How the Census of Agriculture began
The British North America (BNA) Act of 1867 determined that a census would be taken every 10 years starting in 1871. However, rapid expansion in Western Canada at the turn of the last century made a more frequent census necessary. Starting in 1896, a separate Census of Agriculture was taken every five years in Manitoba, and in Alberta and Saskatchewan beginning in 1906.
Expansion of the Census of Agriculture
By 1956, rapid economic growth and development created the need for both national demographic and agricultural information at more frequent intervals. In 1956, the five-year Census of Agriculture was extended to the entire country, and the Census of Population became a regular enumeration every five years. That year the two started a long tradition of being conducted concurrently.
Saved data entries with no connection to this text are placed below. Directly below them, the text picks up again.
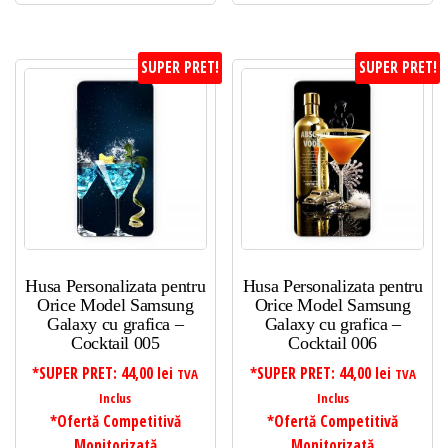
SUPER PRET!
SUPER PRET!
Husa Personalizata pentru
Husa Personalizata pentru
Orice Model Samsung
Orice Model Samsung
Galaxy cu grafica –
Galaxy cu grafica –
Cocktail 005
Cocktail 006
*SUPER PRET:
44,00
lei
*SUPER PRET:
44,00
lei
TVA
TVA
Inclus
Inclus
*Ofertă Competitivă
*Ofertă Competitivă
Monitorizată
Monitorizată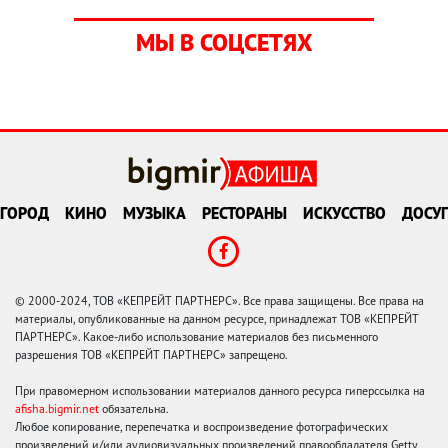
МЫ В СОЦСЕТЯХ
ГОРОД
КИНО
МУЗЫКА
РЕСТОРАНЫ
ИСКУССТВО
ДОСУГ
© 2000-2024, ТОВ «КЕПРЕЙТ ПАРТНЕРС». Все права защищены. Все права на
материалы, опубликованные на данном ресурсе, принадлежат ТОВ «КЕПРЕЙТ
ПАРТНЕРС». Какое-либо использование материалов без письменного
разрешения ТОВ «КЕПРЕЙТ ПАРТНЕРС» запрещено.
При правомерном использовании материалов данного ресурса гиперссылка на
afisha.bigmir.net
обязательна.
Любое копирование, перепечатка и воспроизведение фотографических
произведений и/или аудиовизуальных произведений правообладателя Getty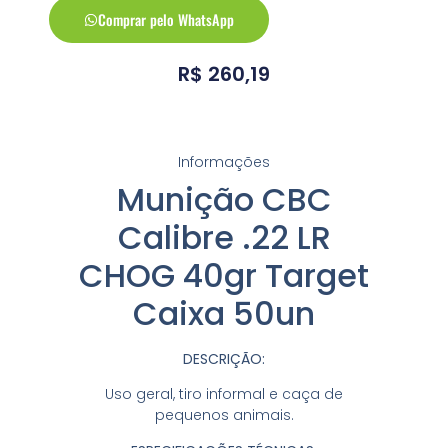
Comprar pelo WhatsApp
R$
260,19
Informações
Munição CBC
Calibre .22 LR
CHOG 40gr Target
Caixa 50un
DESCRIÇÃO:
Uso geral, tiro informal e caça de
pequenos animais.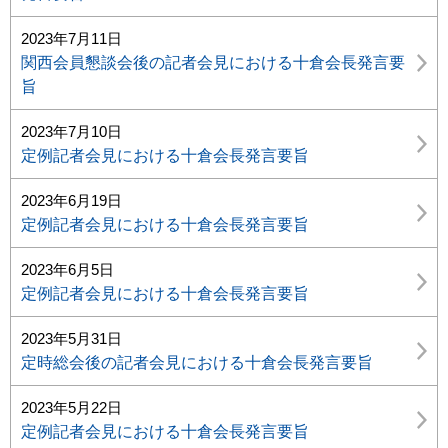
2023年7月11日
関西会員懇談会後の記者会見における十倉会長発言要
旨
2023年7月10日
定例記者会見における十倉会長発言要旨
2023年6月19日
定例記者会見における十倉会長発言要旨
2023年6月5日
定例記者会見における十倉会長発言要旨
2023年5月31日
定時総会後の記者会見における十倉会長発言要旨
2023年5月22日
定例記者会見における十倉会長発言要旨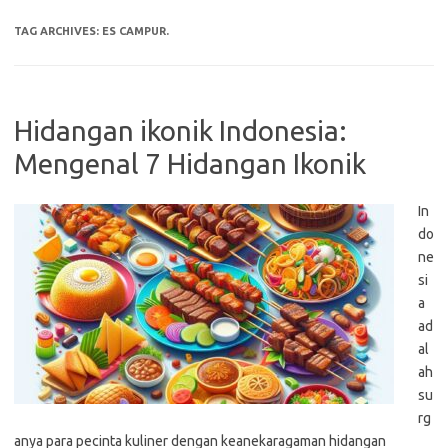
TAG ARCHIVES:
ES CAMPUR.
Hidangan ikonik Indonesia:
Mengenal 7 Hidangan Ikonik
In
do
ne
si
a
ad
al
ah
su
rg
anya para pecinta kuliner dengan keanekaragaman hidangan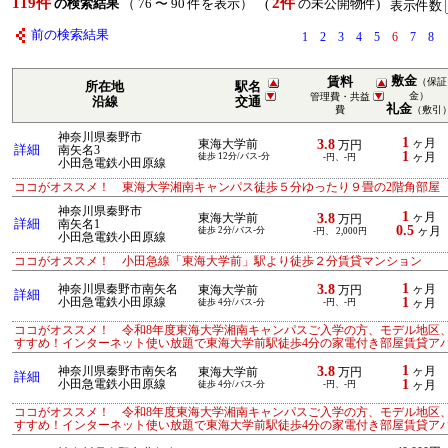
119件
2件
の検索結果
（ 76 〜 90 件を表示） (
の未公開物件)
表示件数
前の検索結果
1
2
3
4
5
6
7
8
敷金
賃料
（保証
所在地
駅名
金）
管理費・共益
沿線
交通
礼金
費
（敷引
神奈川県秦野市
1
3.8
ヶ月
東海大学前
万円
詳細
南矢名3
1
徒歩 12分/バス-分
ヶ月
-円、-円
小田急電鉄小田原線
ココがオススメ！ 東海大学湘南キャンパス徒歩５分ゆったり９畳の2階角部屋
神奈川県秦野市
1
3.8
ヶ月
東海大学前
万円
詳細
南矢名1
0.5
徒歩 2分/バス-分
ヶ月
-円、 2,000円
小田急電鉄小田原線
ココがオススメ！ 小田急線「東海大学前」駅より徒歩２分賃貸マンション
1
3.8
神奈川県秦野市南矢名
ヶ月
東海大学前
万円
詳細
1
小田急電鉄小田原線
徒歩 4分/バス-分
-円、-円
ヶ月
ココがオススメ！ 令和8年度東海大学湘南キャンパスご入学の方、モデル地区
すすめ！インターネット使い放題で東海大学前駅徒歩4分の家電付き部屋賃貸ア
1
3.8
神奈川県秦野市南矢名
ヶ月
東海大学前
万円
詳細
1
小田急電鉄小田原線
徒歩 4分/バス-分
-円、-円
ヶ月
ココがオススメ！ 令和8年度東海大学湘南キャンパスご入学の方、モデル地区
すすめ！インターネット使い放題で東海大学前駅徒歩4分の家電付き部屋賃貸ア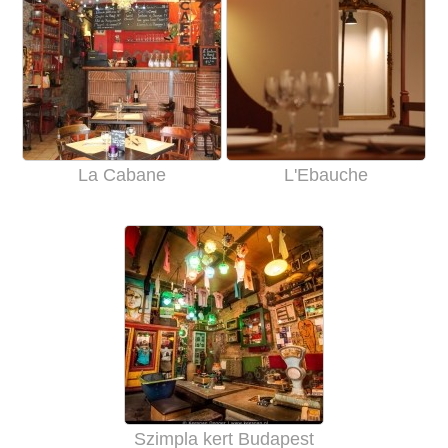
La Cabane
L'Ebauche
Szimpla kert Budapest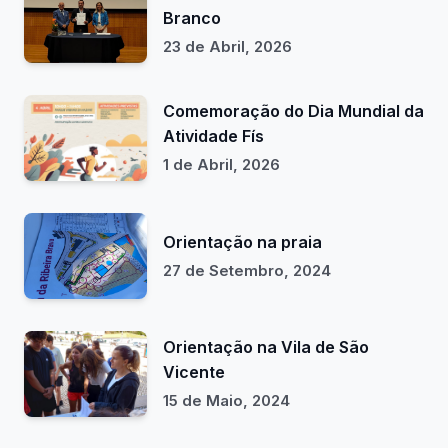
Branco
23 de Abril, 2026
Comemoração do Dia Mundial da
Atividade Fís
1 de Abril, 2026
Orientação na praia
27 de Setembro, 2024
Orientação na Vila de São
Vicente
15 de Maio, 2024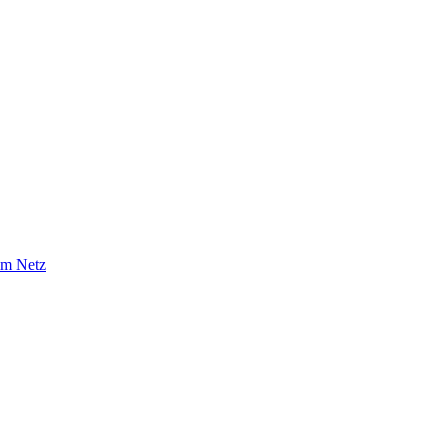
im Netz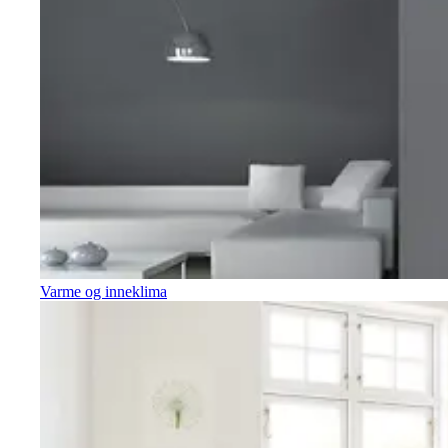
Varme og inneklima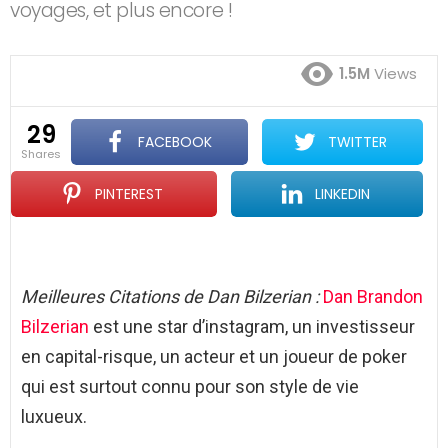
voyages, et plus encore !
1.5M
Views
29
FACEBOOK
TWITTER
shares
PINTEREST
LINKEDIN
Meilleures Citations de Dan Bilzerian :
Dan Brandon
Bilzerian
est une star d’instagram, un investisseur
en capital-risque, un acteur et un joueur de poker
qui est surtout connu pour son style de vie
luxueux.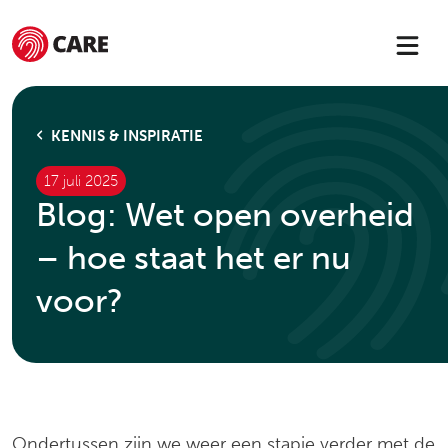
KENNIS & INSPIRATIE
17 juli 2025
Blog: Wet open overheid
– hoe staat het er nu
voor?
Ondertussen zijn we weer een stapje verder met de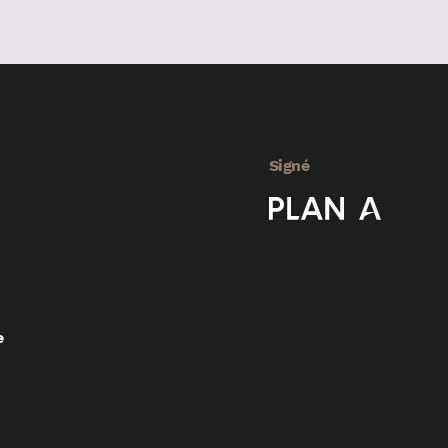
Signé
e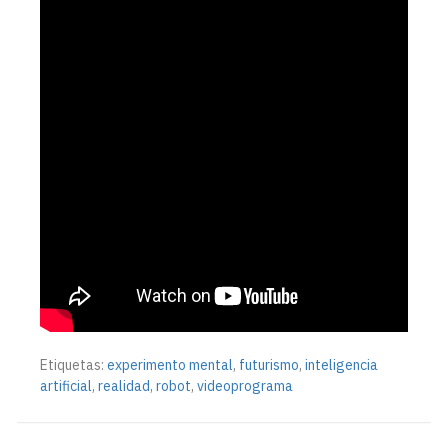
Etiquetas:
experimento mental
,
futurismo
,
inteligencia
artificial
,
realidad
,
robot
,
videoprograma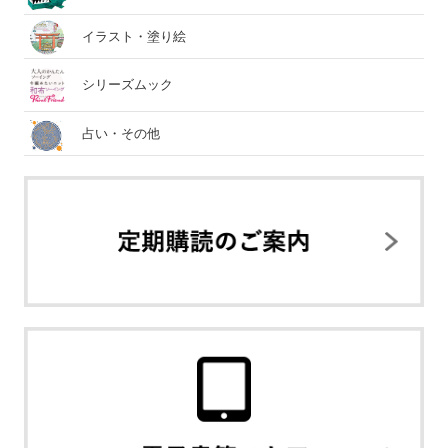
イラスト・塗り絵
シリーズムック
占い・その他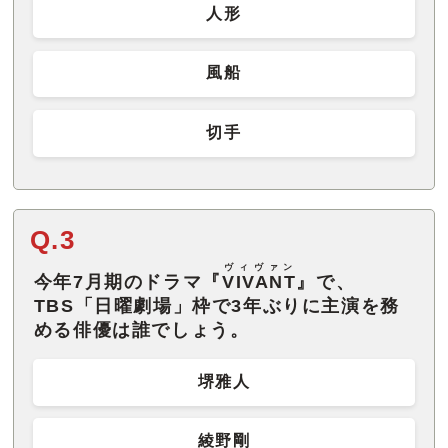
人形
風船
切手
Q.3
ヴィヴァン
今年7月期のドラマ『
VIVANT
』で、
TBS「日曜劇場」枠で3年ぶりに主演を務
める俳優は誰でしょう。
堺雅人
綾野剛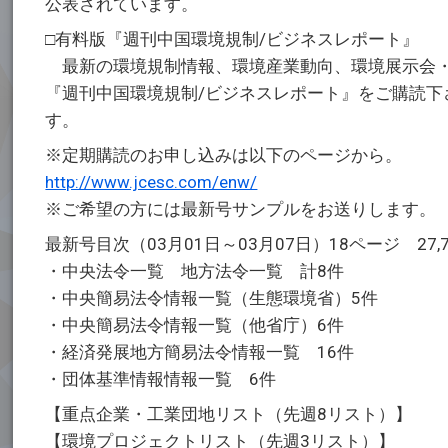
公表されています。
□有料版『週刊中国環境規制/ビジネスレポート』
最新の環境規制情報、環境産業動向、環境展示会・
『週刊中国環境規制/ビジネスレポート』をご購読
す。
※定期購読のお申し込みは以下のページから。
http://www.jcesc.com/enw/
※ご希望の方には最新号サンプルをお送りします。
最新号目次（03月01日～03月07日）18ページ 27,
・中央法令一覧 地方法令一覧 計8件
・中央簡易法令情報一覧（生態環境省）5件
・中央簡易法令情報一覧（他省庁）6件
・経済発展地方簡易法令情報一覧 16件
・団体基準情報情報一覧 6件
【重点企業・工業団地リスト（先週8リスト）】
【環境プロジェクトリスト（先週3リスト）】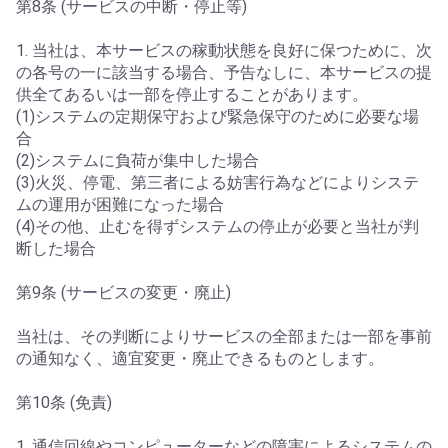
第8条 (サービスの中断・停止等)
1. 当社は、本サービスの稼動状態を良好に保つために、次
の各号の一に該当する場合、予告なしに、本サービスの提
供全てあるいは一部を停止することがあります。
(1)システムの定期保守および緊急保守のために必要な場
合
(2)システムに負荷が集中した場合
(3)火災、停電、第三者による妨害行為などによりシステ
ムの運用が困難になった場合
(4)その他、止むを得ずシステムの停止が必要と当社が判
断した場合
第9条 (サービスの変更・廃止)
当社は、その判断によりサービスの全部または一部を事前
の通知なく、適宜変更・廃止できるものとします。
第10条 (免責)
1. 通信回線やコンピューターなどの障害によるシステムの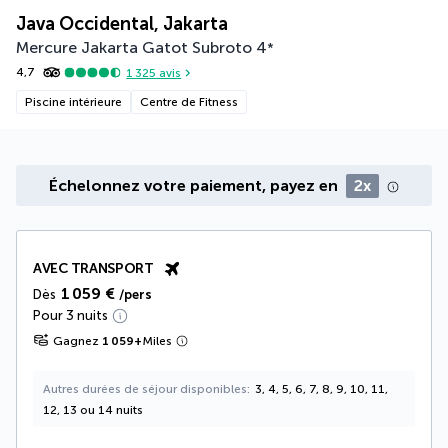
Java Occidental, Jakarta
Mercure Jakarta Gatot Subroto
4
*
4,7
1 325
avis
Piscine intérieure
Centre de Fitness
Échelonnez votre paiement, payez en
2x
AVEC TRANSPORT
1 059 €
Dès
/pers
Pour 3 nuits
Gagnez
1 059
+
Miles
Autres durées de séjour disponibles
3, 4, 5, 6, 7, 8, 9, 10, 11,
12, 13 ou 14 nuits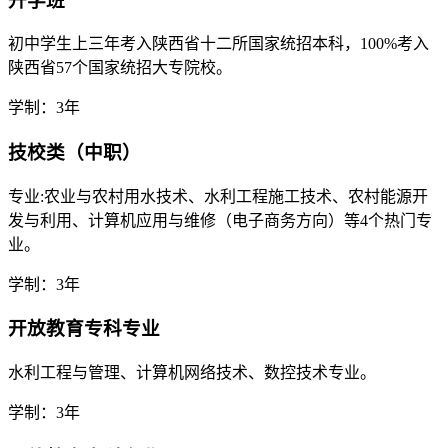
升学班
初中学生上三年考入陕西省十二所国家统招本科，100%考入
陕西省57个国家统招大专院校。
学制：3年
技校类（中职）
专业:农业与农村用水技术、水利工程施工技术、农村能源开
发与利用、计算机应用与维修（电子商务方向）等4个热门专
业。
学制：3年
开放教育专科专业
水利工程与管理、计算机网络技术、数控技术专业。
学制：3年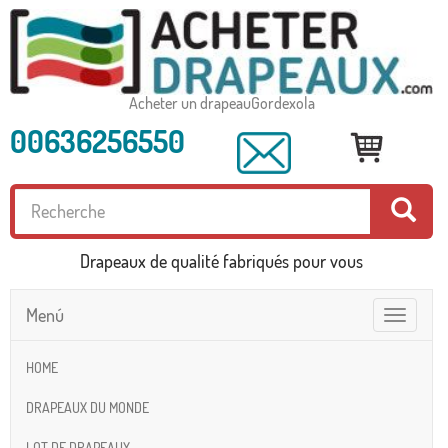
Acheter un drapeauGordexola
00636256550
Drapeaux de qualité fabriqués pour vous
Menú
Toggle
navigatio
HOME
DRAPEAUX DU MONDE
LOT DE DRAPEAUX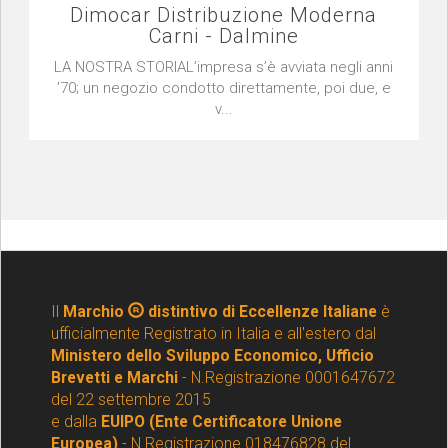
Dimocar Distribuzione Moderna
Carni - Dalmine
LA NOSTRA STORIAL’impresa s’è avviata negli anni
’70; un negozio condotto direttamente, poi due, e
v...
Il
Marchio
distintivo di Eccellenze Italiane
è
ufficialmente Registrato in Italia e all'estero dal
Ministero dello Sviluppo Economico, Ufficio
Brevetti e Marchi
- N.Registrazione 0001647672
del 22 settembre 2015
e dalla
EUIPO (Ente Certificatore Unione
Europea)
- N Registrazione 018476828 del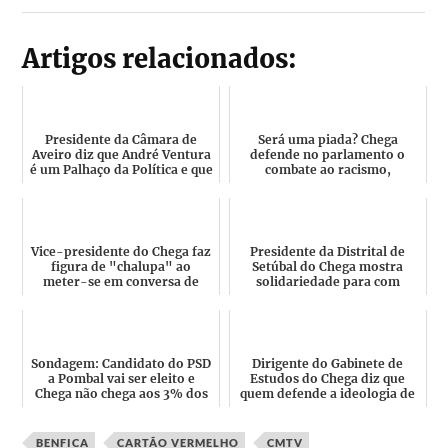
Artigos relacionados:
Presidente da Câmara de
Será uma piada? Chega
Aveiro diz que André Ventura
defende no parlamento o
é um Palhaço da Política e que
combate ao racismo,
nunca fez nada n...
xenofobia e tolerância
Vice-presidente do Chega faz
Presidente da Distrital de
figura de "chalupa" ao
Setúbal do Chega mostra
meter-se em conversa de
solidariedade para com
Ministro e ex-deputado d...
candidato à Moita "Alvo de...
Sondagem: Candidato do PSD
Dirigente do Gabinete de
a Pombal vai ser eleito e
Estudos do Chega diz que
Chega não chega aos 3% dos
quem defende a ideologia de
votos
género e comemora o Di...
BENFICA
CARTÃO VERMELHO
CMTV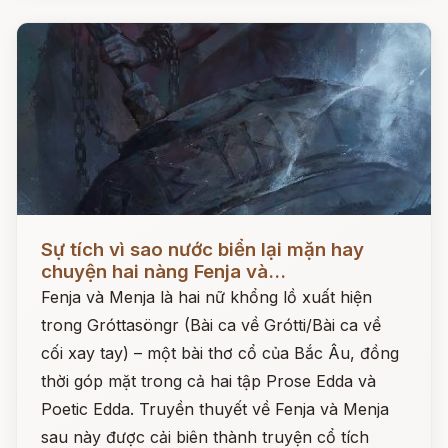
Đọc ngay
Sự tích vì sao nước biển lại mặn hay
chuyện hai nàng Fenja và...
Fenja và Menja là hai nữ khổng lồ xuất hiện
trong Gróttasöngr (Bài ca về Grótti/Bài ca về
cối xay tay) – một bài thơ cổ của Bắc Âu, đồng
thời góp mặt trong cả hai tập Prose Edda và
Poetic Edda. Truyền thuyết về Fenja và Menja
sau này được cải biên thành truyện cổ tích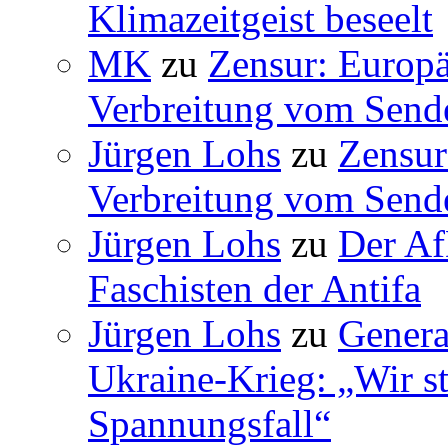
Klimazeitgeist beseelt
MK
zu
Zensur: Europäi
Verbreitung vom Sende
Jürgen Lohs
zu
Zensur
Verbreitung vom Sende
Jürgen Lohs
zu
Der Af
Faschisten der Antifa
Jürgen Lohs
zu
Genera
Ukraine-Krieg: „Wir s
Spannungsfall“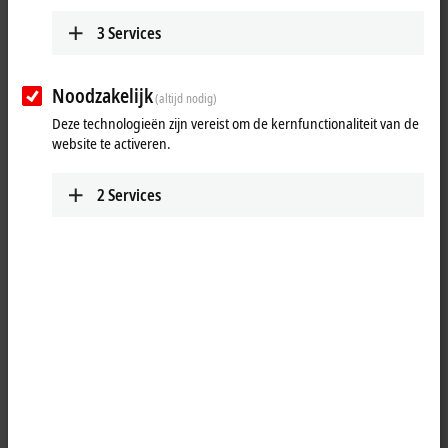
turbines
3
Services
In this webinar of the webinar series "Integrated monitoring for wind
turbines", , by Karl Stapelfeld from Beckhoff Automation talks about
Noodzakelijk
power measurement for wind turbines.
(altijd nodig)
Deze technologieën zijn vereist om de kernfunctionaliteit van de
website te activeren.
2
Services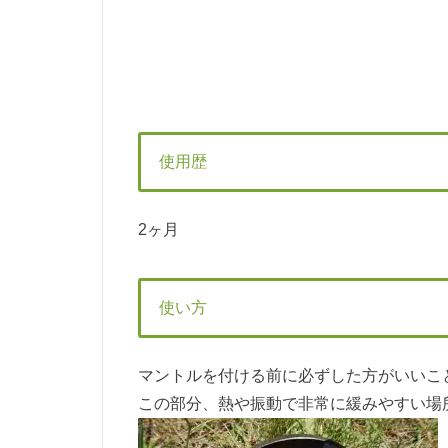
使用歴
2ヶ月
使い方
マントルを付ける前に必ずした方がいいこ
この部分、熱や振動で非常に緩みやすい場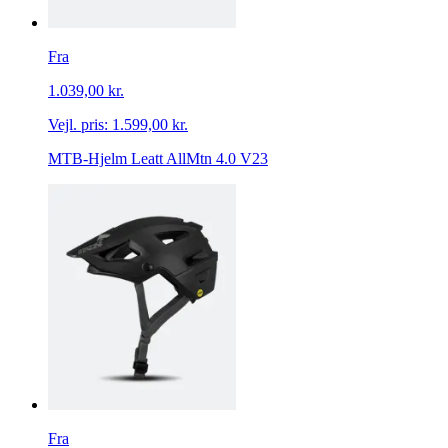
Fra
1.039,00 kr.
Vejl. pris:
1.599,00 kr.
MTB-Hjelm Leatt AllMtn 4.0 V23
Fra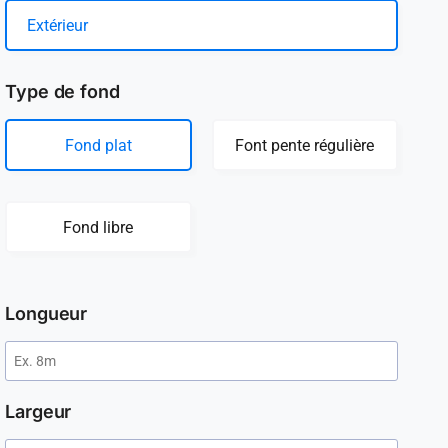
Extérieur
Type de fond
Fond plat
Font pente régulière
Fond libre
Longueur
Largeur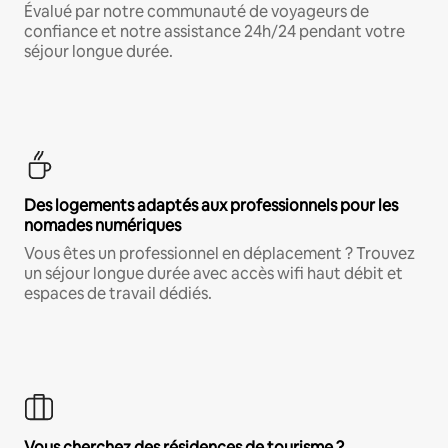
Évalué par notre communauté de voyageurs de
confiance et notre assistance 24h/24 pendant votre
séjour longue durée.
Des logements adaptés aux professionnels pour les
nomades numériques
Vous êtes un professionnel en déplacement ? Trouvez
un séjour longue durée avec accès wifi haut débit et
espaces de travail dédiés.
Vous cherchez des résidences de tourisme ?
Relationship between the Census of Agriculture and the Census of Population
Although the Census of Agriculture and the Census of Population are conducted at the same time, they do have separate questionnaires. Most of the development, testing, processing, data validation and preparation for disseminating data for the Census of Agriculture and the Census of Population is handled by different groups within Statistics Canada. However, collecting the data and sharing communications activities for both censuses streamlines procedures and reduces costs considerably. Another important benefit of conducting the two together is that information from the two questionnaires can be linked to create the Census of Agriculture–Population Linkage database. This unique database, started in 1971, provides users with information pertaining to the social characteristics of the farm population.